Rewrite the listing below with "Target" changed to "Find" and everything else the same, and omit the pictures from your answer.

**** Task material

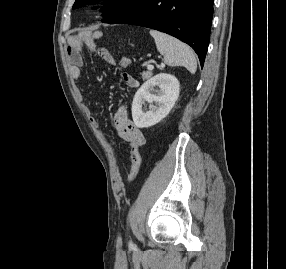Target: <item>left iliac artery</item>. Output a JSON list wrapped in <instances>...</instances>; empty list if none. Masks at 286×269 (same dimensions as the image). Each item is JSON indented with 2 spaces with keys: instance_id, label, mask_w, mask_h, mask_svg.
Instances as JSON below:
<instances>
[{
  "instance_id": "left-iliac-artery-1",
  "label": "left iliac artery",
  "mask_w": 286,
  "mask_h": 269,
  "mask_svg": "<svg viewBox=\"0 0 286 269\" xmlns=\"http://www.w3.org/2000/svg\"><path fill=\"white\" fill-rule=\"evenodd\" d=\"M129 246H130V247H132V246H133V243H132V241H130V242H129Z\"/></svg>"
}]
</instances>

********

**Task output**.
Find: <item>left iliac artery</item>. Output a JSON list wrapped in <instances>...</instances>; empty list if none. Masks at 286×269 (same dimensions as the image). Each item is JSON indented with 2 spaces with keys: instance_id, label, mask_w, mask_h, mask_svg.
Instances as JSON below:
<instances>
[{
  "instance_id": "left-iliac-artery-1",
  "label": "left iliac artery",
  "mask_w": 286,
  "mask_h": 269,
  "mask_svg": "<svg viewBox=\"0 0 286 269\" xmlns=\"http://www.w3.org/2000/svg\"><path fill=\"white\" fill-rule=\"evenodd\" d=\"M129 246H130V247H132V246H133V243H132V241H130V242H129Z\"/></svg>"
}]
</instances>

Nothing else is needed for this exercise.